■ Problem statement
Where the records hold the string "about", show the whole line it sits on.

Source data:
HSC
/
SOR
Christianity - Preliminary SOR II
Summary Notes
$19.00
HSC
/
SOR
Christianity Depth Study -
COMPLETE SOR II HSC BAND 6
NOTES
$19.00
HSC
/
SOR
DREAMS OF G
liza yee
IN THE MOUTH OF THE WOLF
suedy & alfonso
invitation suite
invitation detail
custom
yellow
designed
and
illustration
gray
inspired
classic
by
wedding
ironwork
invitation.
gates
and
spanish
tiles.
==
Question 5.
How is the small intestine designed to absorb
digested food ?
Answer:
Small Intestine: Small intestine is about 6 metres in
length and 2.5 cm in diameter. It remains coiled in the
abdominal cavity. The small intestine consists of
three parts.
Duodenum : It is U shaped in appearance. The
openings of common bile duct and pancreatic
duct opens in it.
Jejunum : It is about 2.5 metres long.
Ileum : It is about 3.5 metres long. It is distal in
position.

■ Reply to the task
Small Intestine: Small intestine is about 6 metres in
Jejunum : It is about 2.5 metres long.
Ileum : It is about 3.5 metres long. It is distal in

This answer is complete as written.